Click on the image below to see a short video of what I see through my lens on the streets of New York and at MBFW.
I know I paint a picture of doom and hopelessness on the streets of New York. There is obviously another side to the American dream here, failed or otherwise. NY Mercedes-Benz Fashion Week is a sprawling, glittering circus of opulence and swagger and where I mostly earn my living. It is a corporate sponsored glam-fest where the movers and shakers in the world of fashion vie for pole position to grace the major retail outlets across the globe. PR companies, Designers, Hair and Make-up artists and some of the worlds most sought after models spend a few weeks of each year maximizing their potential and reaping the rewards. What they squander on refreshments would keep more than a few homeless families warm and fed for a year, and there is my dilemma. The two ends of this amazingly complicated human spectrum fascinates me, we are all the same at the beginning of our existence, but by the time our journey is coming to its end the differences made by the choices we have made, the society we have found ourselves in and the people who have influenced our lives are incalculable.
MBFW is over the top, crass, egocentric and some would consider it a massive waste of time, money and media coverage. It is also a necessary extravagance. Far removed from what is happening to others who spend their lives struggling to live from one day to the next. The lost and invisible are left behind while the lucky and gifted will soar into financial realms that are way beyond the average persons dreams.

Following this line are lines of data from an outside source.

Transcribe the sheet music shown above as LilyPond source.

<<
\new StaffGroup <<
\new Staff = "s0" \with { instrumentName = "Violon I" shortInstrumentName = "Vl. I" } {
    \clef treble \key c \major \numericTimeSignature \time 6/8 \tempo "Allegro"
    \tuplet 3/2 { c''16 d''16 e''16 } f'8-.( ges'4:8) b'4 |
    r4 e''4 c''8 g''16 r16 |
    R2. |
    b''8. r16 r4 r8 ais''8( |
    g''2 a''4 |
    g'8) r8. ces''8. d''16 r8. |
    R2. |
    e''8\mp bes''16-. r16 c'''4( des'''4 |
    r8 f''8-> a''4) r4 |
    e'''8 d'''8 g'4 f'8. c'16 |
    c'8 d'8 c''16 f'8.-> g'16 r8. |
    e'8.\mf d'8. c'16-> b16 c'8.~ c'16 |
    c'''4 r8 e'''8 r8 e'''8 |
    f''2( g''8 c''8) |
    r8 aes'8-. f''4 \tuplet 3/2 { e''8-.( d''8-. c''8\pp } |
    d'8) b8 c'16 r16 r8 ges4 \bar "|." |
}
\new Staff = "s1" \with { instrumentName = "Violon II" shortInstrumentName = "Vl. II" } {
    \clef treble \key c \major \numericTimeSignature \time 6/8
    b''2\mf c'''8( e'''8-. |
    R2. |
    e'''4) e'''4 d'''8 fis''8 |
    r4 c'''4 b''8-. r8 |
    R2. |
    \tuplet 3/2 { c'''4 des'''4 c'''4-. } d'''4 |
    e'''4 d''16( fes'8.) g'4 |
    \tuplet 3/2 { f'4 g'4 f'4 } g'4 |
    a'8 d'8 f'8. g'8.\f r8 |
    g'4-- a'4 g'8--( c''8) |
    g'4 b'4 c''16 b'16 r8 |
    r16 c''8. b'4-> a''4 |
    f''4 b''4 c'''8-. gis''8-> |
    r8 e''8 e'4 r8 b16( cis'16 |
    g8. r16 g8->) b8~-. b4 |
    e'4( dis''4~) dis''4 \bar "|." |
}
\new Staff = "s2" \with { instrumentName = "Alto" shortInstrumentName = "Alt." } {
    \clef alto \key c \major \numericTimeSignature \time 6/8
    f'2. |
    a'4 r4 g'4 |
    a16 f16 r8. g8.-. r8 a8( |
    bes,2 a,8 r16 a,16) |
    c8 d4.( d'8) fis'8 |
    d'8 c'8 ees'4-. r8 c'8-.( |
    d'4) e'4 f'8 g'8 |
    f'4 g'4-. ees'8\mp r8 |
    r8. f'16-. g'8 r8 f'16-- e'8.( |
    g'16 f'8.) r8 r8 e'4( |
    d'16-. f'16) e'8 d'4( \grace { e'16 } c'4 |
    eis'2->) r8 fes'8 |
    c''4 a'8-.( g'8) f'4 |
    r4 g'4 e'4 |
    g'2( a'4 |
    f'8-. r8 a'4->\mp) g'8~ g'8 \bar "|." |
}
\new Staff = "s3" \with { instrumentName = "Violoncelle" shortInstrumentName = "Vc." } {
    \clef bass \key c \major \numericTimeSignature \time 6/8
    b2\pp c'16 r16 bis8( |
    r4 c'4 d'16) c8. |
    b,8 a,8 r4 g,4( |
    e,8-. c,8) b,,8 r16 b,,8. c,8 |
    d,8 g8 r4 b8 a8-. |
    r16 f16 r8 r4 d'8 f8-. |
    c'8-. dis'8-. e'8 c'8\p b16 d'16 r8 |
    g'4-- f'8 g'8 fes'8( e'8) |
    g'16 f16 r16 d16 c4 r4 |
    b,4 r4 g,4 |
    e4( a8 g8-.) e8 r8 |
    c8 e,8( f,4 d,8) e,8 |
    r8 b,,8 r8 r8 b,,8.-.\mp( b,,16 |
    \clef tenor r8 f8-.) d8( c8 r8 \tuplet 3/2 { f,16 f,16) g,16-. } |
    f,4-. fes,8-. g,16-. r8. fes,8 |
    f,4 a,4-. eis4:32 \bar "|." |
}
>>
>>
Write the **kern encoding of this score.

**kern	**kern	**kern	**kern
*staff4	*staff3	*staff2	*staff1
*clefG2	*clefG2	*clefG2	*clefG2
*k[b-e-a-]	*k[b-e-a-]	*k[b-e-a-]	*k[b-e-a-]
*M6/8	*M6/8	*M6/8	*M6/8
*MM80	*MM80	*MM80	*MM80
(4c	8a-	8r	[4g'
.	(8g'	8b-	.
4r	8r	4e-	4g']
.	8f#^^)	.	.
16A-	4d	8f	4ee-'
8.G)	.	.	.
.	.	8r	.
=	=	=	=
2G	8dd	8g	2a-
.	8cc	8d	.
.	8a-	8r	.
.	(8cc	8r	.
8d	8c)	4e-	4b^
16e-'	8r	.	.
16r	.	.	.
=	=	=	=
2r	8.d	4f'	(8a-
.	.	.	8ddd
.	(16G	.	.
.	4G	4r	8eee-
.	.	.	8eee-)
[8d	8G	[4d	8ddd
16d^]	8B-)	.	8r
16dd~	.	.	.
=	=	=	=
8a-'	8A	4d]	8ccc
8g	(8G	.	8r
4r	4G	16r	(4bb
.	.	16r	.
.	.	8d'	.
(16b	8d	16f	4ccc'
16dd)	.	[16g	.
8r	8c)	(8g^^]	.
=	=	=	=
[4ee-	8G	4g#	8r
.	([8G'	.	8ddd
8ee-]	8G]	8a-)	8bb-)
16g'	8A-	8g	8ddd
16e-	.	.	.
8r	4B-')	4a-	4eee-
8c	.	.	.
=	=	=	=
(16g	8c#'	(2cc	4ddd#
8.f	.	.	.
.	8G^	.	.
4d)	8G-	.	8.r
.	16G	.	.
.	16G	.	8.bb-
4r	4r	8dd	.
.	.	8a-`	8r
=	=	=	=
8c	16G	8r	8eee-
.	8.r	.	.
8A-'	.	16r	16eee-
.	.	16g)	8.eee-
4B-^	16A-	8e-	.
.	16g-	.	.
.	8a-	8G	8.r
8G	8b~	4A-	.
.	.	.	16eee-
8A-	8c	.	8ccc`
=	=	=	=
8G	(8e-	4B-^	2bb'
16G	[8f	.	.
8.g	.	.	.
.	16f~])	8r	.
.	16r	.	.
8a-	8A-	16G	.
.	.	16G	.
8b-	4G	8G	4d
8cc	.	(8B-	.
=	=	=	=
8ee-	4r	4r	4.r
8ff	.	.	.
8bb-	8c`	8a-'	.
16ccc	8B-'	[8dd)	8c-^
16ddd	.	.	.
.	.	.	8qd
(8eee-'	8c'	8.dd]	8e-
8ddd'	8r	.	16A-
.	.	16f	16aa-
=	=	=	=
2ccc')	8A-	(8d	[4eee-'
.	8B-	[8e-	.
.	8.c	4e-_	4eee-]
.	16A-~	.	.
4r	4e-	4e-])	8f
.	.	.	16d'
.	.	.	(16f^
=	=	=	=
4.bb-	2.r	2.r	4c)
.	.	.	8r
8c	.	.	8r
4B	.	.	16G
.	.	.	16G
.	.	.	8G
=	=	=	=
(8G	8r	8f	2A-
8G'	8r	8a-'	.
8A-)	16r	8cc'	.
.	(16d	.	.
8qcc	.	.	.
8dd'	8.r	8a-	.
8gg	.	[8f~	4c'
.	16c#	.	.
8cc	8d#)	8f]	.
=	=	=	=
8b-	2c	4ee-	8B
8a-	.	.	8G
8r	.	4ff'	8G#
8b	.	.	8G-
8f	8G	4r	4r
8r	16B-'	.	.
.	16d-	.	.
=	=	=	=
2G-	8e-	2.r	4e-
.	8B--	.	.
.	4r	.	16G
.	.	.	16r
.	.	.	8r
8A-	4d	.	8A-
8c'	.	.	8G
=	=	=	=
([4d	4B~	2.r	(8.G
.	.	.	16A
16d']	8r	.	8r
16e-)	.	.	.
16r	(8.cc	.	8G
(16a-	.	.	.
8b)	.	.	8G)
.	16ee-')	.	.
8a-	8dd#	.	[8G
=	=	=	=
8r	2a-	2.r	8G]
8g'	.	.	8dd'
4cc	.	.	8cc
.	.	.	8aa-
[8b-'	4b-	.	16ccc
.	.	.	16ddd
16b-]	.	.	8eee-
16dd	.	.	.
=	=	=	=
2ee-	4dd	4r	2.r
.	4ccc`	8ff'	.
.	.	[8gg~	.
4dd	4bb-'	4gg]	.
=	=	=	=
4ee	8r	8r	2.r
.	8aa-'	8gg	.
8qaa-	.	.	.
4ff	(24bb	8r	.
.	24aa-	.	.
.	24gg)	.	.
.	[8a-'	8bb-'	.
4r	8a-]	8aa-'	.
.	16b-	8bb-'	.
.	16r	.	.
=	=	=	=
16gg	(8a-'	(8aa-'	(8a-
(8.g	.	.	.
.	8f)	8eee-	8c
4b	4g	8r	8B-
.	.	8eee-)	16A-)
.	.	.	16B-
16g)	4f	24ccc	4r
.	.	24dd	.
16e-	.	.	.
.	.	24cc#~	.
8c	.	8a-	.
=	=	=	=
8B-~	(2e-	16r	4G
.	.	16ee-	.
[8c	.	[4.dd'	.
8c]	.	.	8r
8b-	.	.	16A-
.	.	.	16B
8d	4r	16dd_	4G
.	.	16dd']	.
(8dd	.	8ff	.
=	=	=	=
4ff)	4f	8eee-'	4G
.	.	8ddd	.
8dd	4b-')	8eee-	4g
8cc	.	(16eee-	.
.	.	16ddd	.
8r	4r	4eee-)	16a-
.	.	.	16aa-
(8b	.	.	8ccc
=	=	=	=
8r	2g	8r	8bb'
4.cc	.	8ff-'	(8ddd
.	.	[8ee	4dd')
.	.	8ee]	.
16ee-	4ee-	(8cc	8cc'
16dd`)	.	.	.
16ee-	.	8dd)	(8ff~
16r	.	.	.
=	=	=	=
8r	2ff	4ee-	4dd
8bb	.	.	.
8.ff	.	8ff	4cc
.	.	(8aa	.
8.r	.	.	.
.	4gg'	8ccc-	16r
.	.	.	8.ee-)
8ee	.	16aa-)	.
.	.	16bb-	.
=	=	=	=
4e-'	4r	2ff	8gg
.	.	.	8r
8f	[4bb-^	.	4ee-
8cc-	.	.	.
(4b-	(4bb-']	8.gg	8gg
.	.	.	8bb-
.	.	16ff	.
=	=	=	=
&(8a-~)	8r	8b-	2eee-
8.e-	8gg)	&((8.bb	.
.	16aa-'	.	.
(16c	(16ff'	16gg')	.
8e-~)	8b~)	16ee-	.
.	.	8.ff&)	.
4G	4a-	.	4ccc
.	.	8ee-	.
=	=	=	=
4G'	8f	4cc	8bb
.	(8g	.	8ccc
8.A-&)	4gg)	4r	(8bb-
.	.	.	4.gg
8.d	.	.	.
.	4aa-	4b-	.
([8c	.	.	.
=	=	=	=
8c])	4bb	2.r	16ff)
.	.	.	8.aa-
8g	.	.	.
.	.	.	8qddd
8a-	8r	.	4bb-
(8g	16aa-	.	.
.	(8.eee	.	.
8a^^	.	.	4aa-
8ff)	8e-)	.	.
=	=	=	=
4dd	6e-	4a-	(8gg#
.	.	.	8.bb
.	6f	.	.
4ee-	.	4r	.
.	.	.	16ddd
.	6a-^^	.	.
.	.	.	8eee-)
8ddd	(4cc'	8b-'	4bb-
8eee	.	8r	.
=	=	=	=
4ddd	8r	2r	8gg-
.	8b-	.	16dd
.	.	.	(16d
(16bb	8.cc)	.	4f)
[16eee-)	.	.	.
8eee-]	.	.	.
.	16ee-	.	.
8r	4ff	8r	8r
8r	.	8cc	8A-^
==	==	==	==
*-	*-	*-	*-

For ‘us’, in the middle of that swinging pendulum it helps to give some clarity our own perception of where we are in the great scheme of things as we focus on the important issues that, no matter how irrelevant to others, make our lives manageable and hopefully content. I am fortunate to play a small part in both worlds, photography is massively important to me, it drives me with a passion and the process continues to thrill me with every click of my (rather battered) Canon 5D.
As part of the ‘Homeless in America’ series, the Al Jazeera America network has filmed a short documentary on the wide ranging contrasts of my street/homeless photography and my work in the fashion industry, due to air very soon. If anyone has an interest in why, how and where I shoot the images I capture I would be happy to let you know when the broadcast dates are confirmed.
In keeping with the ‘Lust and Rum’ theme, here are some of my most recent images from ‘another world’. Planet fashion!
Vulgar of manner, overfed, Overdressed and underbred, Heartless, Godless, hell's delight, Rude by day and lewd by night; Bedwarfed the man, o'ergrown the brute, Ruled by boss and prostitute: Purple-robed and pauper-clad, Raving, rotting, money-mad; A squirming herd in Mammon's mesh, A wilderness of human flesh; Crazed by avarice, lust and rum, New York, thy name's "Delirium."